Safety and efficacy of a biomimetic monolayer of permanently bound multiphosphonic acid molecules on dental implants: 3 years post-loading results from a pilot quadruple-blinded randomised controlled trial.

Purpose: To evaluate the safety and clinical efficacy of a novel surface treatment (SurfLink, Nano Bridging Molecules, Gland, Switzerland) on titanium dental implants. SurfLink consists of a monolayer of permanently bound multiphosphonic acid molecules, which mimics the surface of naturally occurring hydroxyapatite.

Materials and methods: Twenty-three patients requiring at least two single dental implants had their sites randomised according to a split-mouth design to receive one titanium grade 4 implant treated with SurfLink and one untreated control implant. Additional SurfLink-treated implants were placed if needed. Implants were submerged for 3 months in mandibles and 6 months in maxillae, then loaded with definitive metal-ceramic crowns and followed for 3 years after loading. Outcome measures were crown/implant failures, any complication, radiographic peri-implant marginal bone level changes and marginal bleeding.

Results: Three patients dropped out but all remaining patients were followed up to 3-years post-loading. No implant failed. Complications were reported for three patients, affecting both types of implant in two patients and only SurfLink implant in one patient. No differences for complications between the two implant types was observed (McNemar test, P = 1, difference in proportions = -0.04, 95% CI: -0.22 to 0.14). No bleeding was observed when a periodontal probe was run in the peri-implant soft tissues around any of the implants, with the exception of three implants affected by peri-implantitis. There were no statistically significant differences in marginal bone level changes between the two groups (at 3 years post-loading P = 0.86, mean difference = -0.05; SD = 1.15; 95% CI: -0.56 to 0.47).
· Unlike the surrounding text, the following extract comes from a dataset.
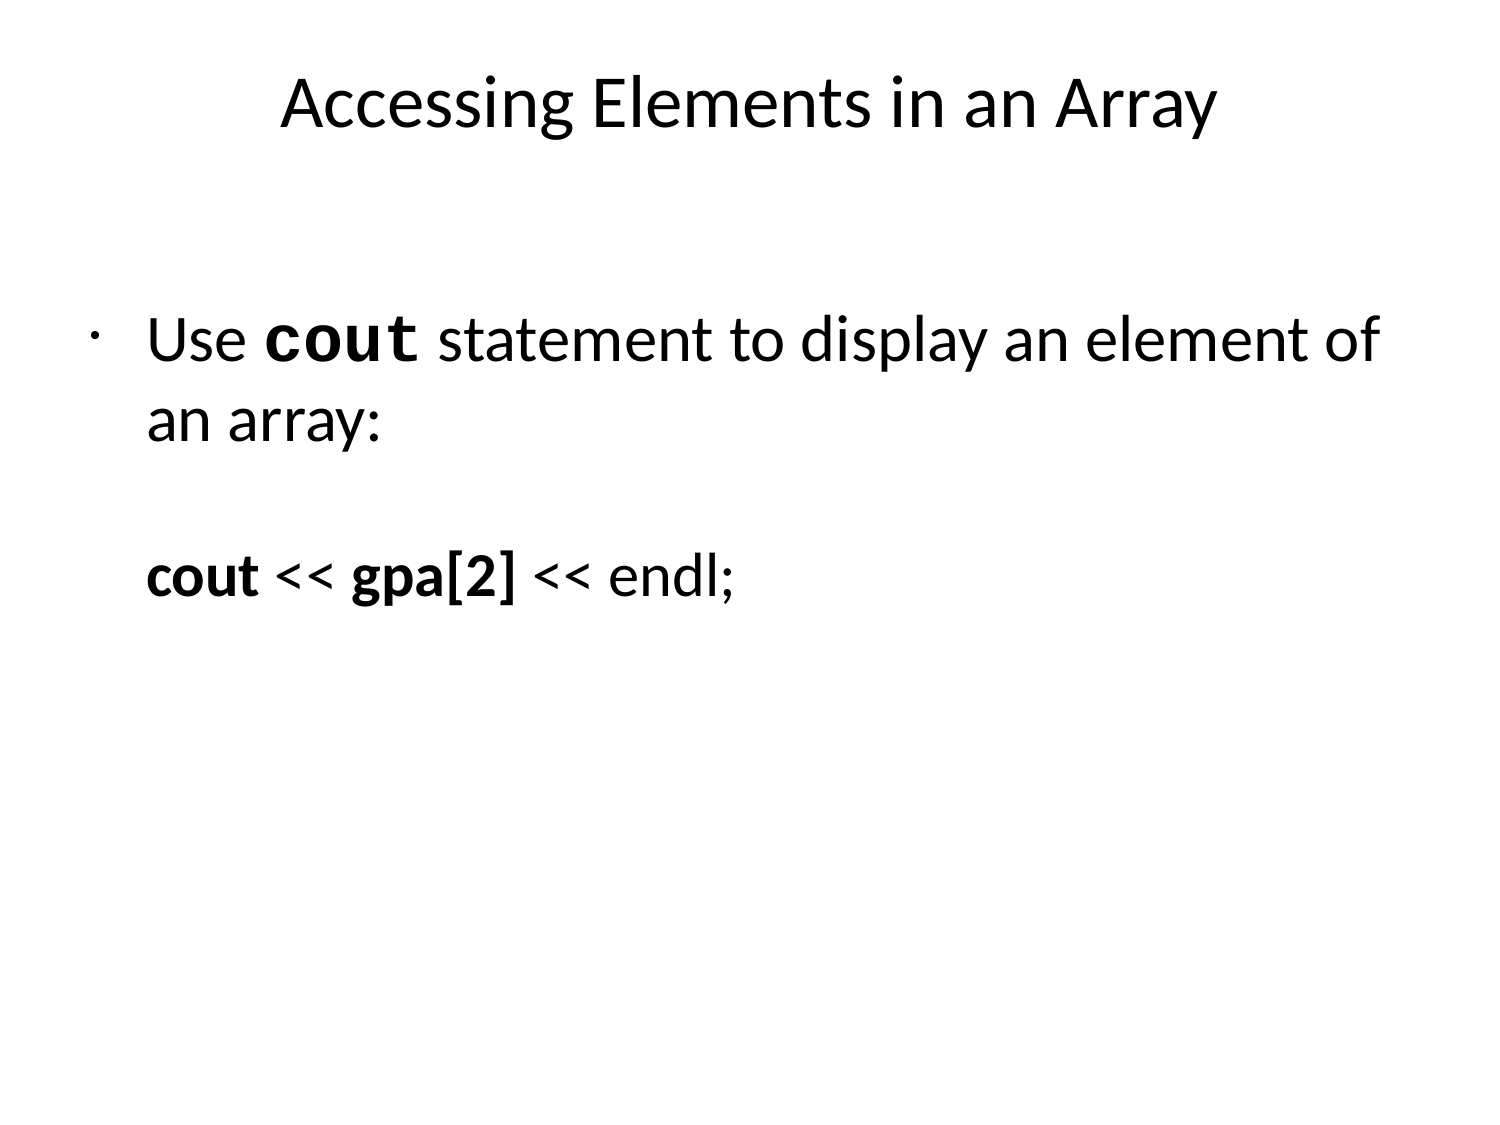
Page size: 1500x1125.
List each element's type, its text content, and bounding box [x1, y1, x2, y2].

Conclusions: Medium-term data (3-years post-loading) of implants with a biomimetic monolayer of permanently bound multiphosphonic acid molecules (SurfLink surface treatment) presented no safety issues. Clinical healing in both control and SurfLink-treated implant groups was uneventful and did not differ significantly. More challenging clinical situations need to be investigated to evaluate the real effectiveness of this surface treatment. Conflict-of-interest statement: Marco Esposito and Ivan Dojcinovic declare that they have no conflict of interest, and they acted as consultants for Nano Bridging Molecules (NBM). Sabrina Buchini, Péter Péchy and Björn-Owe Aronsson are employed at NBM. NBM, the manufacturer of the SurfLink surface treatment, supported and carefully monitored this trial without interfering with the presentation of its results.